What you are asked to do: According to the text below, what is the maximum number of BOs allowed per job in the grate-kernel?

Yeah, I guess it's not really required.

> 
> ===
> 
> I'm curios what do you think about another variant:
> 
> In the grate-kernel I'm using a BO table which contains unique BO
> entries for each job's relocation [1] and then IDs of this table and
> target offsets are embedded into the cmdstream in-place of the memory
> addresses [2]. This way, when cmdstream is fully firewalled, we're
> reading the stream's data anyways, and thus, it's quite nice to embed
> the BO table IDs and offsets into cmdstream itself [3].
> 
> In a result:
> 
>   - Each job's BO is resolved only once during submission.
> 
>   - BO table is kept small if cmdstream contains duplicated relocations.
> 
> [1]
> https://github.com/grate-driver/linux/blob/master/include/uapi/drm/tegra_drm.h#L892
> 
> [2]
> https://github.com/grate-driver/linux/blob/master/include/uapi/drm/tegra_drm.h#L783
> 
> [3]
> https://github.com/grate-driver/linux/blob/master/drivers/gpu/drm/tegra/uapi/patching.c#L43
> 
> Of course this limits the number of BOs per-job. In a case of
> grate-kernel it's max 64 BOs per-job + max 64MB for target offset. I
> guess the BOs number could be lowered to 32 per-job, which should be a
> bit more realistic, and then max target offset will be 128MB.
> 
> So, we could replace the BO table with a mapping table and have the
> MAPPING_TABLE! :) And it doesn't matter whether cmdstream patched or
> not, either way the MAPPING_TABLE will contain mapping ID + flags.
> 
> There are 3 possible variants of how job could be processed, depending
> on hardware generation and driver security configuration:
> 
>    1. Job is fully-parsed and patched.
>    2. Job is patched-only (with relocations).
>    3. Job isn't parsed, nor patched.

Extracted material:
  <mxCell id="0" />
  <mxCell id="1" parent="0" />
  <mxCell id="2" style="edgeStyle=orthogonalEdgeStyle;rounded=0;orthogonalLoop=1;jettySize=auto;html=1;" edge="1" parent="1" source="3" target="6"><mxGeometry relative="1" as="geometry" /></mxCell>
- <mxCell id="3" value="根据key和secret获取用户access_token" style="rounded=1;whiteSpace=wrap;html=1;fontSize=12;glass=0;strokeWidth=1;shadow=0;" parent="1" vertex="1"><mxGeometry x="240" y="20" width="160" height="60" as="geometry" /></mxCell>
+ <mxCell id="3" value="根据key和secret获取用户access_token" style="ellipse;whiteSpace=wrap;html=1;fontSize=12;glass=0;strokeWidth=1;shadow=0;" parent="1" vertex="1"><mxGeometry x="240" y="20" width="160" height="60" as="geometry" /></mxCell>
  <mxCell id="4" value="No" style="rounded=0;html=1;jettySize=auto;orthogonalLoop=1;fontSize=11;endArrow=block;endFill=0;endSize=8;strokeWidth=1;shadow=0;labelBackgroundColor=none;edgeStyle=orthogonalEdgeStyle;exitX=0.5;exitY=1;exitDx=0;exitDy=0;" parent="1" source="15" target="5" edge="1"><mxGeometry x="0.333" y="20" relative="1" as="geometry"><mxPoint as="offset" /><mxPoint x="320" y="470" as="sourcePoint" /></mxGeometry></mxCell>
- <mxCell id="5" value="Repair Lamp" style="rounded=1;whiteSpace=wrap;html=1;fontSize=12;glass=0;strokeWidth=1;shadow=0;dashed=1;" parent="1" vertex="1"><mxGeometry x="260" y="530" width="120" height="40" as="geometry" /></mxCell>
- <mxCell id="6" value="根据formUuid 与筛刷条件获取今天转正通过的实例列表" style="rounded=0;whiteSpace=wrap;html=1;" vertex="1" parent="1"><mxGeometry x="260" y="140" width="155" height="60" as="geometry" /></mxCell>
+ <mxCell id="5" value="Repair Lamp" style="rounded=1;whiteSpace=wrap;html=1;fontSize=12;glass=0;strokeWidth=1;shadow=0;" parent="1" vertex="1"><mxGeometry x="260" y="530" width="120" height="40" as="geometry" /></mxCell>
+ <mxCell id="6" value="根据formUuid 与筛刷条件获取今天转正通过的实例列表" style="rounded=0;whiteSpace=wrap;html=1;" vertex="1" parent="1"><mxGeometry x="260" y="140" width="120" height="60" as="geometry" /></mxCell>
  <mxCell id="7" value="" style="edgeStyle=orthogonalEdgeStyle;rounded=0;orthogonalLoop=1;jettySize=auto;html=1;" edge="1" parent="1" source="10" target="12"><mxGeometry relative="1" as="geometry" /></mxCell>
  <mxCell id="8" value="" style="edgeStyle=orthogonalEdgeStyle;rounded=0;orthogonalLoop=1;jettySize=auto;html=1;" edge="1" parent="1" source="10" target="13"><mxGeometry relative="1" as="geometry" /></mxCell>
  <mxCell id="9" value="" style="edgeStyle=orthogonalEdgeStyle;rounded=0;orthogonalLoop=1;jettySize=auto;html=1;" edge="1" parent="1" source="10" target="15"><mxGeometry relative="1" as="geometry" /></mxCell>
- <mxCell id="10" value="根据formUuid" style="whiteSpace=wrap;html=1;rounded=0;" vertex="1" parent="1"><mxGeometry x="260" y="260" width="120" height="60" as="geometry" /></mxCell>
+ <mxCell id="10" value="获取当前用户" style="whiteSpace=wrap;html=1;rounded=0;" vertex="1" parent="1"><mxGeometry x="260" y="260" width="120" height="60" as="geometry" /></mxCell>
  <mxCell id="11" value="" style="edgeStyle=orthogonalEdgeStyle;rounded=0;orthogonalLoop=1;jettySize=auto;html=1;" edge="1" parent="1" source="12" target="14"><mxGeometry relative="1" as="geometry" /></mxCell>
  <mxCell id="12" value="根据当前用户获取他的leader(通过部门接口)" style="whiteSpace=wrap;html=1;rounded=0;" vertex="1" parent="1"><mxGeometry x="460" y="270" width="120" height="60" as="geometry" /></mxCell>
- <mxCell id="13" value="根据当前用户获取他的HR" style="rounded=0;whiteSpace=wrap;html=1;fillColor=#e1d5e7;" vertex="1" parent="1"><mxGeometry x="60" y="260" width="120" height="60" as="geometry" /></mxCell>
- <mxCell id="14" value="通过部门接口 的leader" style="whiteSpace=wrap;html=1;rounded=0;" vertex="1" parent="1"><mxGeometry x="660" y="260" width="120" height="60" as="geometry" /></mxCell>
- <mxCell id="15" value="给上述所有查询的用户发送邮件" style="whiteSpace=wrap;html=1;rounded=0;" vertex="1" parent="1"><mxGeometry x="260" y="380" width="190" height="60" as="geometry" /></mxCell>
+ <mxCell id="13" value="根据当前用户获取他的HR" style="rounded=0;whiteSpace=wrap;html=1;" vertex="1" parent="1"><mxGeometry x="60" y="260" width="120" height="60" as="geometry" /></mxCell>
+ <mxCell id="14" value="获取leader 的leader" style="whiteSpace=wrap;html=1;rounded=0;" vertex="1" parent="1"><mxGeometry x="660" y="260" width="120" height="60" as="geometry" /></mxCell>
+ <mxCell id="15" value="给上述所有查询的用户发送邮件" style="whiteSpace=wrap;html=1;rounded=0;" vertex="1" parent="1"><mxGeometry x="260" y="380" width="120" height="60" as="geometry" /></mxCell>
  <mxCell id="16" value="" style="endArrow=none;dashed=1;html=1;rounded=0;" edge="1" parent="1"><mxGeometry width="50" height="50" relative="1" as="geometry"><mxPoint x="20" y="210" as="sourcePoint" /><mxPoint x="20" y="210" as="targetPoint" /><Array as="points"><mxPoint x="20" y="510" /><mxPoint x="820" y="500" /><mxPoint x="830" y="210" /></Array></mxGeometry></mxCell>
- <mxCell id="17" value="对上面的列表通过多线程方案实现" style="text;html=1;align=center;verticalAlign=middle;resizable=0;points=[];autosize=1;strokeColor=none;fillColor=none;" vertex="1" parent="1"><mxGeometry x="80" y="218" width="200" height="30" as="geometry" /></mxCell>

...

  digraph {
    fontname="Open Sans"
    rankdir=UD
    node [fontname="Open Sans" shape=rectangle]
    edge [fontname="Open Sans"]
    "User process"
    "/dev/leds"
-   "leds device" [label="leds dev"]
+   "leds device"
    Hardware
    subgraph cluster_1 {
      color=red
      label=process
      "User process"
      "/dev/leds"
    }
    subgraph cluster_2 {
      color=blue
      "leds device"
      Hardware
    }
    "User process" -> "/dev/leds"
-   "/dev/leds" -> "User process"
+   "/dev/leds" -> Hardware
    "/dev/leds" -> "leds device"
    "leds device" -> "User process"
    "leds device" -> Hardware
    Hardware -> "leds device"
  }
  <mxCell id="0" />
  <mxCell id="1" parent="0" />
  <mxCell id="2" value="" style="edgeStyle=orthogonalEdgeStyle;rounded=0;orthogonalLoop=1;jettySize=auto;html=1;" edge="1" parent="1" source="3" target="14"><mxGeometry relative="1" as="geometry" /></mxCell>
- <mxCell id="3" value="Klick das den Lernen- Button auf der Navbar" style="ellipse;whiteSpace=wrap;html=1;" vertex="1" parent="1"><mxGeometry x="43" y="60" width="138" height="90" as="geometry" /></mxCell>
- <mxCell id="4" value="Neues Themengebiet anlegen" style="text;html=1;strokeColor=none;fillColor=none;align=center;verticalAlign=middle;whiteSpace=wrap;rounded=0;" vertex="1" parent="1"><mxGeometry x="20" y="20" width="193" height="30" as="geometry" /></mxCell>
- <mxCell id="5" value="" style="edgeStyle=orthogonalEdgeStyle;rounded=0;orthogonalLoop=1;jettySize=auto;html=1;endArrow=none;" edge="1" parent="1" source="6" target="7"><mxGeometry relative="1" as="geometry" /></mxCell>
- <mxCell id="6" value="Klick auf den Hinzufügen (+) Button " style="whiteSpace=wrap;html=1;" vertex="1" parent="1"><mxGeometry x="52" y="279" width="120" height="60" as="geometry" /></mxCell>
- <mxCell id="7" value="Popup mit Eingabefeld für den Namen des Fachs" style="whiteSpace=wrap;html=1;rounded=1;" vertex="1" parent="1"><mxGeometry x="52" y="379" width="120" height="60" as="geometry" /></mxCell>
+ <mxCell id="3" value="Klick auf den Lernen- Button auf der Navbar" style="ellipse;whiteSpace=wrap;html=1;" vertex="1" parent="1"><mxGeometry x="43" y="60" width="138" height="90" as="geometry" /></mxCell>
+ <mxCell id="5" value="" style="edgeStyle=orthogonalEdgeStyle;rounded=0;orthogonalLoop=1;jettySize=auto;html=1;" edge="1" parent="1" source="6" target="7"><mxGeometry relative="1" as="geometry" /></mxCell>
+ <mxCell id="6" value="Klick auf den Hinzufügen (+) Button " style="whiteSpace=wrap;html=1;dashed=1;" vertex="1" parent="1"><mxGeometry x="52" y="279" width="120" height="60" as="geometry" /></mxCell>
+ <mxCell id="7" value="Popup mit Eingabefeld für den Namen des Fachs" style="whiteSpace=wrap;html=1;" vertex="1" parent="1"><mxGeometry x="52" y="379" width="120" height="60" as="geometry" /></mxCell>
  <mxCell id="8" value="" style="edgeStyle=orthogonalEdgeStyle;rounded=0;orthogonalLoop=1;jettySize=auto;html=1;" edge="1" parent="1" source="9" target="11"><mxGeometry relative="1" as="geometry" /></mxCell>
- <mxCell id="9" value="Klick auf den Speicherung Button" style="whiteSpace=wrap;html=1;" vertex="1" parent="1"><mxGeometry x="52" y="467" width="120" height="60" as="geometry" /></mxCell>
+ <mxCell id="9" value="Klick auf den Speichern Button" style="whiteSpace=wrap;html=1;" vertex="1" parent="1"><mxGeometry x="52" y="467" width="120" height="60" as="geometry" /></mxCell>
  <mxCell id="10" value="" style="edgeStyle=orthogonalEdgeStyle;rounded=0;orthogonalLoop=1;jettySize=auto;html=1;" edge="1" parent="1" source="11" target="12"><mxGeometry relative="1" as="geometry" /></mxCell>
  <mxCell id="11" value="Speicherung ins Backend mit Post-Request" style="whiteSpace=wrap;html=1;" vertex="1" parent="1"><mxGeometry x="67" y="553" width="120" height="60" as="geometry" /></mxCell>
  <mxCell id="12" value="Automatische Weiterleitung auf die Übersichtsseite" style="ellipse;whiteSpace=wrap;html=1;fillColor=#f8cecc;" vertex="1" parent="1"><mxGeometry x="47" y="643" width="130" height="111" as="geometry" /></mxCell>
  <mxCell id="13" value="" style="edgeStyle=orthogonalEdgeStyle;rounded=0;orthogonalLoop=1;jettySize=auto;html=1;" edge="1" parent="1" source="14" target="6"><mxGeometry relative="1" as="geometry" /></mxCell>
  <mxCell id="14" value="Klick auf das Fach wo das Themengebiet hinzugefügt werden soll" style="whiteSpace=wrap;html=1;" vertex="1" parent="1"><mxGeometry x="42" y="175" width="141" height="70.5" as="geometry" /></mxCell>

...

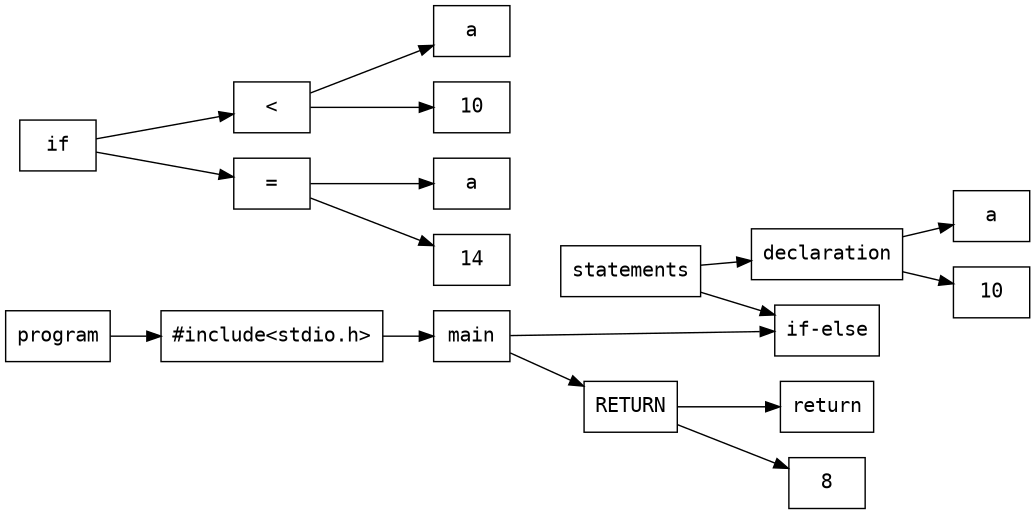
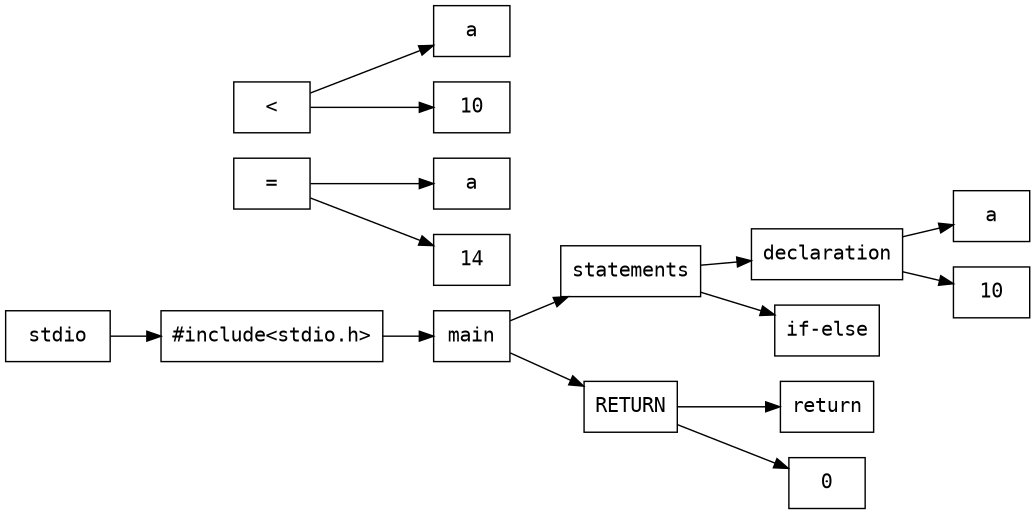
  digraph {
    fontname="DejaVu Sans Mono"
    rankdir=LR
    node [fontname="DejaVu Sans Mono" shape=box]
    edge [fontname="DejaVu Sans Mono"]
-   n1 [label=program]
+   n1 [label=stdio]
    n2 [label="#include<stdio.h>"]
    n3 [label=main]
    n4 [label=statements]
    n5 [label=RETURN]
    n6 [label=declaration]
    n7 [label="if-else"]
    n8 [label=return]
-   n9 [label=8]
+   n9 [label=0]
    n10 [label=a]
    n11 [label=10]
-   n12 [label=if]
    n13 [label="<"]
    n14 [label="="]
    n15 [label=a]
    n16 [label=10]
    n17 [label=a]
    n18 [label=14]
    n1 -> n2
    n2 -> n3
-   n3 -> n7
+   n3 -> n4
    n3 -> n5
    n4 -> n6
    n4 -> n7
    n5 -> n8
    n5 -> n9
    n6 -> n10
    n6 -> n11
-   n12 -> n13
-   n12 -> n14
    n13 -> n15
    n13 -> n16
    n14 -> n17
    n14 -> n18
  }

Task result: 64 BOs per job.